Felix Conrad made the statement that he saw Houston deliberately fire the third shot at Guerin when he was already down and say “You son of a bitch, you’ll remember me!”

Felix Conrad’s statement was probably true. Some weeks before Houston and Guerin had become entangled in a dispute. Two weeks before his shooting Guerin went to the courthouse and stuck a pistol in Houston’s chest saying “I have a great notion to kill you.” “Put that pistol up or I’ll kill you.” was Houston’s reply while staring him in the eye (Houston was apparently a genuine bad ass having survived several shootouts but he was also not known as an upright honest type either). So Houston may or may not have had reason to believe Guerin meant to kill him. He may have just taken the opportunity to get rid of someone he was in a dispute with. Guerin lingered but on August 21 he felt death drawing closer and made a public dying declaration. In it he claimed that Houston shot him for no reason and in the back while he was on the ground (backing up Conrad’s statement). That he had never threatened Houston or had any argument with him.

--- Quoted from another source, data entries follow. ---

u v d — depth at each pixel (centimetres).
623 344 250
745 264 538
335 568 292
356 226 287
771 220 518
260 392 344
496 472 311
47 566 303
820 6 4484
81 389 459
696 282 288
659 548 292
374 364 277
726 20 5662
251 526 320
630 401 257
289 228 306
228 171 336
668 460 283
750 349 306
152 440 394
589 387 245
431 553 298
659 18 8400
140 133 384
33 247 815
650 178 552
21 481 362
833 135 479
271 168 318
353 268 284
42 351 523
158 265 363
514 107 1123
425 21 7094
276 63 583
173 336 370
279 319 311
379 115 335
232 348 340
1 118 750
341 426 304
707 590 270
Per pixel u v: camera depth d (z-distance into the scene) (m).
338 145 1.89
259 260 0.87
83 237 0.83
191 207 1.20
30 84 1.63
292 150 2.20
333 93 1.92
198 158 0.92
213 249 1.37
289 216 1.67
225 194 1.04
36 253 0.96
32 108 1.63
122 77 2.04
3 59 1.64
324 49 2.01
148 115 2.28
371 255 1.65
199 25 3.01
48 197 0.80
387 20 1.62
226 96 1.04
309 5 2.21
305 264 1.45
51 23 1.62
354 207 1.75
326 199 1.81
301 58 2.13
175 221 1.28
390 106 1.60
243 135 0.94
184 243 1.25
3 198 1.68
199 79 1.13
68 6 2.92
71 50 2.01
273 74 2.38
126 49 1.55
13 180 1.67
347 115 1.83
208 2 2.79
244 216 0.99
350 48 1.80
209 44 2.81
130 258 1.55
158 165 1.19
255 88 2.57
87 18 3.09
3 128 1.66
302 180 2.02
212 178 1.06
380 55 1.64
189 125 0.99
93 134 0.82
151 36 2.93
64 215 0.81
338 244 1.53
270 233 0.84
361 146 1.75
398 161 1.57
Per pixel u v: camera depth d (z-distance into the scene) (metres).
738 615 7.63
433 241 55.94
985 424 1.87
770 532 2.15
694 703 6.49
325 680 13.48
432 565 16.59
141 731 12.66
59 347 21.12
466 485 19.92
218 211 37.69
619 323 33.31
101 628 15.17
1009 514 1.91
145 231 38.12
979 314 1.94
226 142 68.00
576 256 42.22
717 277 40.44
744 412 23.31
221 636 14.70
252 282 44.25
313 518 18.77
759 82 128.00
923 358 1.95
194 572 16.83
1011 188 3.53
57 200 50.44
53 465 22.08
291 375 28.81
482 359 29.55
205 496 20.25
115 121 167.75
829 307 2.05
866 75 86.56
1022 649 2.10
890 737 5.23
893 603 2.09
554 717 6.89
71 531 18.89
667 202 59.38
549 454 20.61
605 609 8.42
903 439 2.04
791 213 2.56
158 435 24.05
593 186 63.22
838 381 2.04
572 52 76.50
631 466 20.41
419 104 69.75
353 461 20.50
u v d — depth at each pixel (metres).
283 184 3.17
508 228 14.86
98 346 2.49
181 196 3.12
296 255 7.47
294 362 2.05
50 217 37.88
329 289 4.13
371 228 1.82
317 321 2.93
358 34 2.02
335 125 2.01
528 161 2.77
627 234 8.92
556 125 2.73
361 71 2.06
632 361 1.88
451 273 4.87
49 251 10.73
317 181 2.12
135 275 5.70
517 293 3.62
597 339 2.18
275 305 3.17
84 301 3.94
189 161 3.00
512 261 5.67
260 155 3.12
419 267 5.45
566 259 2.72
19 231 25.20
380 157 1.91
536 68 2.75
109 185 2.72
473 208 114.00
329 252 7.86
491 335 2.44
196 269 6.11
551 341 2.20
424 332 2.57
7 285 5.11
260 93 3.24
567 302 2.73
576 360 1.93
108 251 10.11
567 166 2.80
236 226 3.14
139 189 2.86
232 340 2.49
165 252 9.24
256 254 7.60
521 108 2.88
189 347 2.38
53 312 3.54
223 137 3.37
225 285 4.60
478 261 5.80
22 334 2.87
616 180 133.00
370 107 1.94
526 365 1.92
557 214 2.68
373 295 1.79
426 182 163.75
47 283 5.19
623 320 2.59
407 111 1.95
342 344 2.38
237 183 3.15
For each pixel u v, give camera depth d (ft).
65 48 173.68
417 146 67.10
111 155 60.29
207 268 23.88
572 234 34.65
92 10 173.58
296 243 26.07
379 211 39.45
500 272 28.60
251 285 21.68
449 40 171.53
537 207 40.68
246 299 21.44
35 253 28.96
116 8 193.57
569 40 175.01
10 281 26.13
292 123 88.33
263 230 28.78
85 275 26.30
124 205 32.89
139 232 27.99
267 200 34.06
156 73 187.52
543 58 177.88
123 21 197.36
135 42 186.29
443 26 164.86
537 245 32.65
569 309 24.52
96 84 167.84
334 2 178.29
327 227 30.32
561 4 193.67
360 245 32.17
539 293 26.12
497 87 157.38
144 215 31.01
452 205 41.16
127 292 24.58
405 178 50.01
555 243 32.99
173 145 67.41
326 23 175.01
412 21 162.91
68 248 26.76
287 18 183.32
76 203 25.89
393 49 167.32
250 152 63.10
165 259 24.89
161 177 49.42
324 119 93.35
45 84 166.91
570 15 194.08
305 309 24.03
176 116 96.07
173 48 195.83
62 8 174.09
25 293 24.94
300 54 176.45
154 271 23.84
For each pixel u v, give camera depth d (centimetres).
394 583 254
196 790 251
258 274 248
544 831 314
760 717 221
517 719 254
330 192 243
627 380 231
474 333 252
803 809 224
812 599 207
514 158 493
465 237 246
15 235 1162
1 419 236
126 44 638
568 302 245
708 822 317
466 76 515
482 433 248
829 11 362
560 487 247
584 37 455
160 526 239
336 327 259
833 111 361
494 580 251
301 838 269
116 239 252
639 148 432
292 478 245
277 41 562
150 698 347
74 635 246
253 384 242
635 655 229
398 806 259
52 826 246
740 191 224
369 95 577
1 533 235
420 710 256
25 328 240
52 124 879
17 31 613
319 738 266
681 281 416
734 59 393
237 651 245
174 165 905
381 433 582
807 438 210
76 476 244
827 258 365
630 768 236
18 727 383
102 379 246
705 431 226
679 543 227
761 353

Could Houston possibly have taken revenge for the Hennessey killing?

I’ve never seen any evidence that they even knew each other but given their professions it’s likely they did at least know one another in passing at the least. But Houston, by descriptions I’ve seen, doesn’t seem like the type that would worry about an old killing. Guerin died on August 25 between 7 and 8AM.

James Houston’s trial started on December 6 1871 for the murder of Guerin. On 8 December Houston was acquitted of all charges despite V.F. Daunoy’s testimony that backed Conrad’s claim. Daunoy was one of the deputies removing Guerin from the courtroom. By December 10 Houston was back at his position.

So ends the first Hennessey story. As mentioned above, Houston would be back in the second Hennessey story.

The sources this information was taken from mainly consist of period newspaper accounts (largely the Times Picayune) but also a few various sources online and a great book that goes into the Hennessey Jr. case and the resulting lynching in 1891, by Thomas Hunt and Martha Macheca Sheldon.